Джубал только всхрапнул, упрямо мотая головой: «От одной мысли об этом мерзавце у меня кровь кипит и зубы скрипят! Он не

сумасшедший. Не остановлюсь, пока не вручу ему подписанный ордер».

«Рискованная затея. Что, если арбитры вынесут решение в его пользу?»

«Маловероятно. Могу привести трех свидетелей и предъявить вещественное доказательство, еще более неопровержимое. Ему не уйти от правосудия!»

«Глупо растрачивать силы, предаваясь страстям. Подумай о зеленых лугах Стрещения, об утесах, водопадах и лесах — это наша земля, земля Дроудов! Здесь ты найдешь достойное поприще. К чему непомерные амбиции, к чему подлые интриги, судебное крючкотворство, тайные западни Визрода?»

«Дай мне время! Гнев нужно утолить. Поживем, увидим».

Трюэ воздел руки к небу и собирался продолжить спор, но в этот момент объявили о прибытии посетителя: «У ворот человек, называющий себя Зохреем Каргом».

«Карг?

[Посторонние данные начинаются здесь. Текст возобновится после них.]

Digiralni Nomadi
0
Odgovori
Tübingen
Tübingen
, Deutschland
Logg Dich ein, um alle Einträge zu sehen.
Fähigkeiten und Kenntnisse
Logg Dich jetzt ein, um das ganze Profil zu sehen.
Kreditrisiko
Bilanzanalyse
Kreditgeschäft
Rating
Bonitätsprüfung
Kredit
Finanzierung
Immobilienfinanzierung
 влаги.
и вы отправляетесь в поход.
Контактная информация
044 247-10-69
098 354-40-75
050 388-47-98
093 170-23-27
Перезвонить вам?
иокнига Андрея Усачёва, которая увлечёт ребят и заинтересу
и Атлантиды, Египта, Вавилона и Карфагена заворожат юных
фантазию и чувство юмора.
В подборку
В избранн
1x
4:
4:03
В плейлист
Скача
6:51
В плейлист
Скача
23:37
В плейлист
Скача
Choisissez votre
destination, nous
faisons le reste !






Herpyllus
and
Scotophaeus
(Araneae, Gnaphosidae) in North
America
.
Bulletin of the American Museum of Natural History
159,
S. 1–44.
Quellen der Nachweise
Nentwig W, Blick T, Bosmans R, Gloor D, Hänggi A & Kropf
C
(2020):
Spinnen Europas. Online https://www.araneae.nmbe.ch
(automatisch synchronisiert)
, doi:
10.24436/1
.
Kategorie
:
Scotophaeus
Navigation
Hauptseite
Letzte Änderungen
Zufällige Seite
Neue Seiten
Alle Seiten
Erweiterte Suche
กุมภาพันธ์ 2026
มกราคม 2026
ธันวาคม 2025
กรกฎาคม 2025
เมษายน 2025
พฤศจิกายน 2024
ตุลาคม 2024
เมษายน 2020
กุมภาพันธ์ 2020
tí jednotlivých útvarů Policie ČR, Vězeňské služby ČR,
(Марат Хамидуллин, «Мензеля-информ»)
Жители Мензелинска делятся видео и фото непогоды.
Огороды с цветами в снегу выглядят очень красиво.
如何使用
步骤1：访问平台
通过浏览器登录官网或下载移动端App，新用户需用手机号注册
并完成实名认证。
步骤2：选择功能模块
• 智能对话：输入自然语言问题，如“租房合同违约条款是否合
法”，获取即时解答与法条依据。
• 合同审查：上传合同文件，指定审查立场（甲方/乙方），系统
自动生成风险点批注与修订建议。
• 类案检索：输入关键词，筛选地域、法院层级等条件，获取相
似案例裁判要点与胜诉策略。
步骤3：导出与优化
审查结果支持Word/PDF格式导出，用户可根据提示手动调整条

Зохрей Карг? — задумчиво пробормотал Трюэ. — Где-то я слышал это имя…»

«Мать Кадмуса офф-Дроуда была из рода Каргов».

«Что ж, приведите его. Посмотрим, что ему нужно».

Показался Зохрей Карг — сутяга-тариот, в прошлом году настаивавший на справедливости притязаний Кадмуса офф-Дроуда. На этот раз он заявил с порога, что приехал в качестве посредника и что его интересуют деловые переговоры, а не вопросы первородства. С подозрением покосившись на Джубала, он обратился к Трюэ: «Если не возражаете, лучше было бы побеседовать наедине».

«Джубал — мой брат, — отвечал Трюэ. — Мне от него нечего скрывать».

«Как вам угодно, — сказал Зохрей Карг. — Перейду к делу без лишних слов. Может быть, вы не забыли, что я пытался представлять интересы вашего несчастного единокровного брата?»

«Я хорошо помню обстоятельства, в которых мы встретились, и удивлен тем, что вижу вас снова».

Зохрей продолжал любезным, мягким тоном: «В тот раз мне удалось познакомиться с владениями Дроудов, и полученные сведения позволили мне предоставить рекомендации высокородному клиенту — разумеется, Кадмус офф-Дроуд тут ни при чем. Мой клиент желает приобрести живописное поместье. Я обратил его внимание на расположенный в прибрежной северной части вашего имения перешеек с полуостровом, именуемый мысом Стрещения. Мне поручено начать соответствующие переговоры».

Трюэ не верил своим ушам: «Вы просите меня продать мыс Стрещения?»

«Такова сущность предложения».

«Продать — кому?»

«Мой клиент предпочитает не предавать гласности свое имя».